Au vrai, la poésie surréaliste n'est pas d'essence différente de celle de toute poésie authentique. Elle est, au plein sens du terme, poésie - poésie libérée des contraintes formelles qui pesaient sur elle et dont les Romantiques furent les premiers à vouloir l'affranchir; poésie enfin rendue à cette pleine conscience d'elle-même que Rimbaud et Lautréamont, mais aussi Novalis et Nerval travaillèrent, parmi d'autres, à lui restituer.
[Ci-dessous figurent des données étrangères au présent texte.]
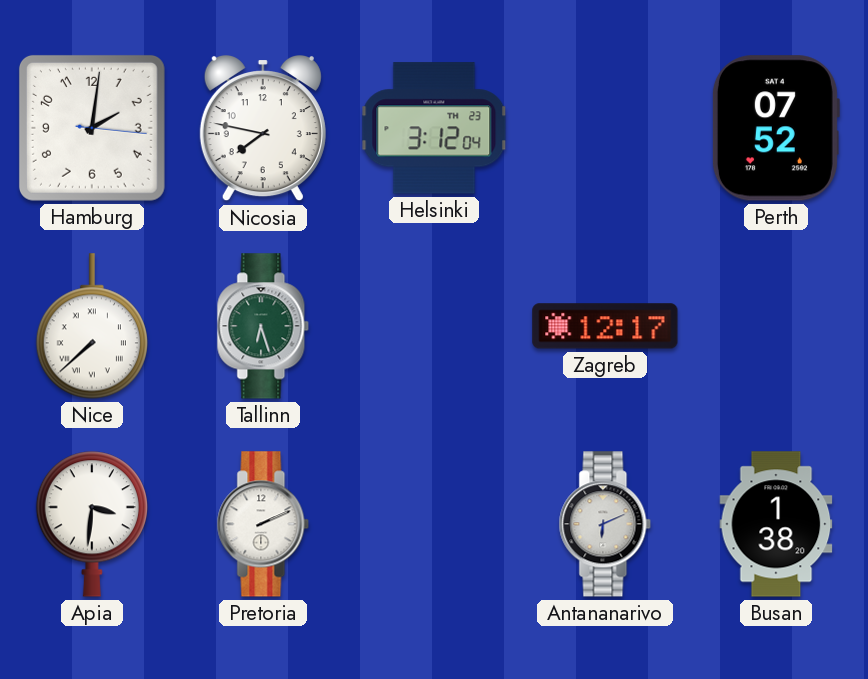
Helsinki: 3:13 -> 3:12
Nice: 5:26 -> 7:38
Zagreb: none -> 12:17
Et comme toute poésie véritable elle est une et multiple, ainsi que l'attestent la variété de ses formes, la diversité de ses chemins, le registre étendu de ses voix, dans le concert desquelles il n'est assurément pas besoin d'être un spécialiste, pour distinguer très vite celle d'Eluard de celle de Péret, celle de Breton de celle de Char, celle d'Artaud de celle de Desnos, ou, pour prendre des exemples parmi des poètes plus jeunes, celle de Duprey de celle de Joyce Mansour ou de Guy Cabanel.
On se rappellera jamais trop que le surréalisme , loin d'être une nouvelle forme poétique, se veut "un moyen de libération totale de l'esprit ("Déclaration du 17 janvier 1925").
Jean-Louis Bédouin , extrait de l'introduction à L'Anthologie de La Poésie Surréaliste.